After a rather bad day we gave ourselves a week to mess with Void Escape, see what kind of progress we made and pick our best shot at the contest that weekend. We never went back to Redshift after the first couple of days. Void Escape got renamed and just didn't have the bottlenecks that Redshift's design did, building on an already working (if horribly incomplete and limited) proto-system made all the difference in the world: Every time I wanted a specific type of functionality in the engine or scene system, I'd start working on coding it, only to find out that I'd already done it a year ago in that sleep-deprived death crunch. Plus I apparently still comment under pressure, so I wasn't lost in the code at all. There were some glaring omissions, like a relative-to-parent positioning system for objects attached to other objects, but congratulating my previous self's foresight became a habit as we got further into development.

Spacehack Screenshot

Working with someone else on the project is what made SpaceHack possible. Aeq really proved himself in those short months: I started off handing him tasks with the idea that I'd take his outputs and integrate them into the game and engine myself, but after I spent nearly a week optimising some slowdowns with my quadtree implementation where I was too busy to really pay a lot of attention to his work and he ended up integrating the entire particle system by himself – quickly turning it into one of the fastest parts of the game – I levelled up my management skills and let him get on with what he needed to do. Our previous theoretical game design ramblings proved invaluable at this stage: He would get what I was going on about and not only figure out what I would need programmatically to get it done, he'd add his own understanding to that and produce stuff that could logically do more without getting dangerously stuck in feature creep.
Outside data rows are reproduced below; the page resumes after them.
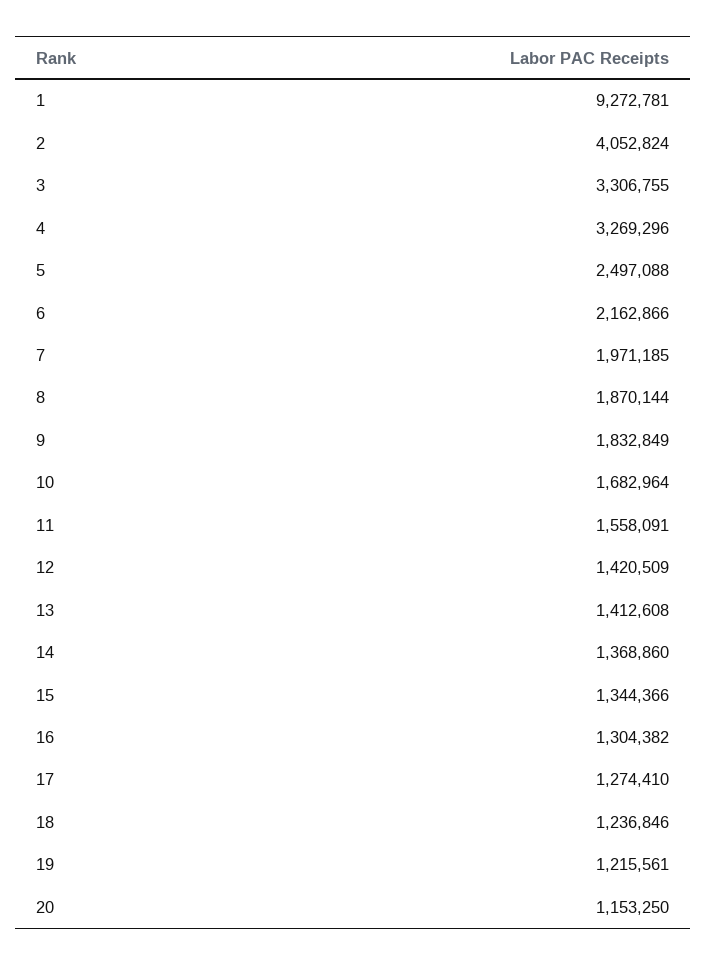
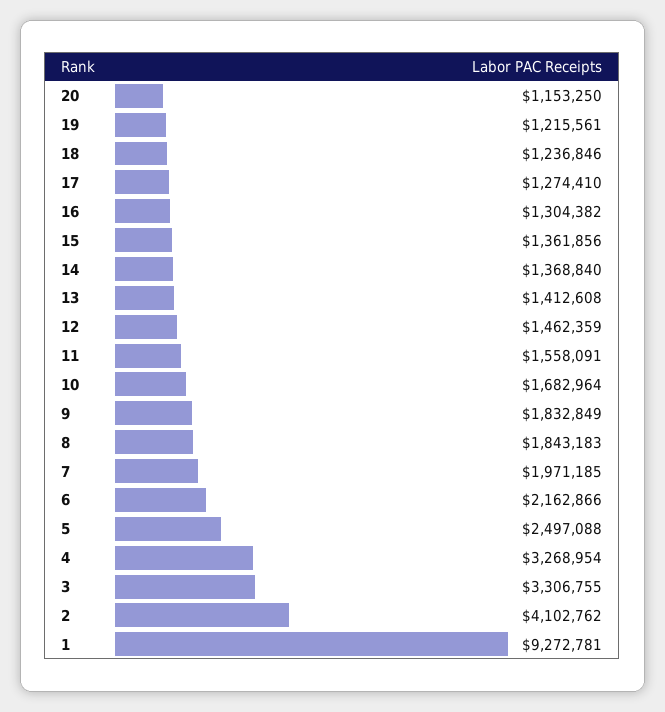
2: 4052824 -> 4102762
4: 3269296 -> 3268954
8: 1870144 -> 1843183
12: 1420509 -> 1462359
14: 1368860 -> 1368840
15: 1344366 -> 1361856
Aeq understood SpaceHack from a player's perspective instantly, we knew how the other spoke about games, which meant that there was (and still is) no design document for the game. We had a few dedicated design sessions to handle story or broad thrusts of enemy design, but in general most of the game evolved organically from the core concepts as they started coming to life. We'd discuss the game on the fly and things would just magically emerge as cool and functional after that… On top of the shader-heavy implementation code like the particle system (when he showed me 40 000 particles onscreen simultaneously all animating independently without any slowdown I freaked out a little) or the geometry instancing that we ended up doing to kill a hitch we were getting with enemy bullets (of which there are usually MANY), Aeq turned the preview system from theory into reality and handled all of the enemy and boss firing patterns while I worked on the random systems and eventually player items and story.

I think the only regret either of us has regarding the game is that we want there to be more of it! The random generation systems that populate the game-world with maps for the player to explore, put enemies in those maps and give the player a story to follow currently only have a fraction of the content we'd like them to have available. The version we submitted to DBP has over 80 boss and enemy behaviour segments (which the game combines in any order according to heuristically determined difficulty levels that depend on how well the player's currently playing), roughly 30 story events (unfortunately only 1 major story arc though, the nanomachine one didn't get done in time) and over 40 player items to find or unlock.

Spacehack Screenshot

So while the generators can take all that content and produce a game that is already very replayable and different each time (it takes an average of 3 plays through the game to see everything that can happen and many more than that to get all the items at least once) we had to cut tons of ideas and neat things we wanted to do because we simply didn't have time. Pretty much all of the gameplay in the DBP demo version of SpaceHack was done in the last two weeks as individual segments and is turned into a playable game on the fly as you're playing it. We want another few months to first produce editors for each type of system (story, enemy, player item) and then build as many objects in each as we possibly can so that you'll be able to fire up the full version of SpaceHack and play it a hundred times and get a different experience every time.

But there will always be missiles, because everyone likes missiles... Yes, there will be a PC version eventually. But first we need to figure out how a small studio doesn't go bankrupt if you don't have cool stuff to sell on eBay.